Friday, March 19, 2004

There's a book in my head,

and I'm trying to find a title for it. Right now it's either going to be The Tao of Greek, The Zen of Greek, or The Way of Greek - a relatively light book about the therapeutic effects of studying Ancient Greek, drawn from my own personal experience. There is something about the discipline required to master a language like Greek that reminds me of the principle of Mindfulness that runs through the Taoist and Zen (which is essentially Buddhist Taoism) traditions that I'd really like to explore. Learning Ancient Greek is an immersive experience, but unlike learning a spoken foreign language the immersion takes place in memorizing the thousands of inflections possible for nouns and verbs. Even the word for "the" exists in 24 distinct forms! At the same time, however, a student must learn to let go of his or her preoccupation with the grammar in order to understand the Greek, which requires a certain looseness of mind to allow the pieces to fit as they're meant to. Countless times I've seen students stymied by a sentence, not because they couldn't account for the syntax and morphology of every last phrase, word, and particle - as they almost always can - but because they couldn't then stand back from the nuts and bolts to see what those component parts were trying to say when taken as a whole.

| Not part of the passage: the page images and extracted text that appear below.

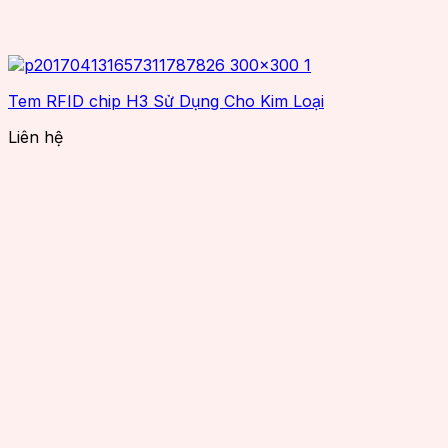
Tem RFID chip H3 Sử Dụng Cho Kim Loại
Liên hệ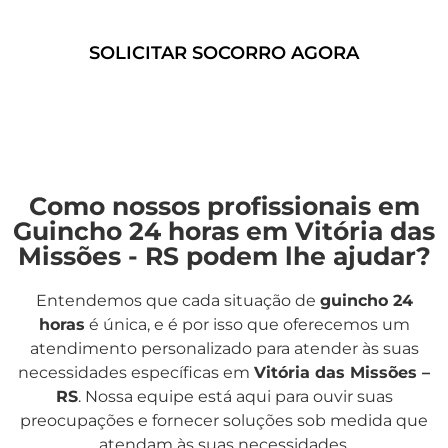
confiáveis e eficientes.
SOLICITAR SOCORRO AGORA
Como nossos profissionais em
Guincho 24 horas em Vitória das
Missões - RS podem lhe ajudar?
Entendemos que cada situação de
guincho 24
horas
é única, e é por isso que oferecemos um
atendimento personalizado para atender às suas
necessidades específicas em
Vitória das Missões –
RS
. Nossa equipe está aqui para ouvir suas
preocupações e fornecer soluções sob medida que
atendam às suas necessidades.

The paradox of Ancient Greek is similar to that of jazz, where a mastery of the form exists side-by-side with a deliberate attempt to distance oneself from it, to lose oneself in the flow, but never actually be lost. It's a kind of elegant slack that resists and even evades overanalysis, which brings us back again to the notions at the core of Zen and the Tao. To speak precisely about Greek is to miss the mark. This is the first lesson that any serious student of the language must learn and learn well, as most would-be Hellenophiles come to the language of Pericles and Plato thinking that Ancient Greek is a classical clockwork, eminently rational and logical almost to a fault. While it's true that Greek is able to home in on a thought with a pinpoint accuracy that puts a language like our to shame, it is at the same time capable of being ten times more ambiguous than English as well - sometimes in the very same sentence! Getting a student to understand this principle and embrace it is (as far as I'm concerned) the fundamental challenge of teaching Greek, yet why doesn't it surprise me that there aren't any books out there that address this issue?

In fact, there is very little literature at all on how to teach Greek - Google the phrase "how to teach Greek" and you'll get 24 measly hits; "how to teach Ancient Greek" gets none at all, or at least will get none until this page gets spidered! - mostly because we have approached the idea of teaching Greek as a necessary evil, something we all endure and then spend the rest of our careers as Classicists trying to forget. That it doesn't have to be this way honestly never occurs to most of us, and when an outsider with an interest in Ancient Greek dares to call us onto the carpet for our slapdash pedagogy and questionable sink-or-swim ethic, instead of taking a good, hard Socratic look at ourselves we circle the wagon and attack the critic for being weak, like a fraternity coming down like a ton of bricks on a pledge for having the gall to complain about being hazed. Because isn't that exactly what we teachers of Greek are - a fraternity, with its arcane traditions, brutal hazing methods, and an Old Boy insiderishness that drive ninety-nine people away for every one we attract and manage to keep? We even have the Greek letters!

That is why I need to write this book. Who in our field dares talk about these things, for fear of being ostracized for it? It wasn't always this way, of course. Back in the 19th Century there were a few honest attempts to teach Greek as it should be taught, and not as it always was. John Jay Chapman was a fiery humanist from that period who had some unorthodox but wonderful things to say about the learning, teaching, and reading of Ancient Greek that I try hard to integrate into my own methods. I'll see if I can dig any of his more memorable quotes up, but in the meantime if you have access to the journal Arion go and find "The Classical Writings of John Jay Chapman," edited by William Arrowsmith in the 1992/1993 memorial issue, in honor of Professor Arrowsmith, who had just passed away.

Hmm. Looking at Chapman's biography I see that he graduated from Harvard in 1885. Is it possible that he, too, studied Greek with my good friend Sophocles? The plot thickens!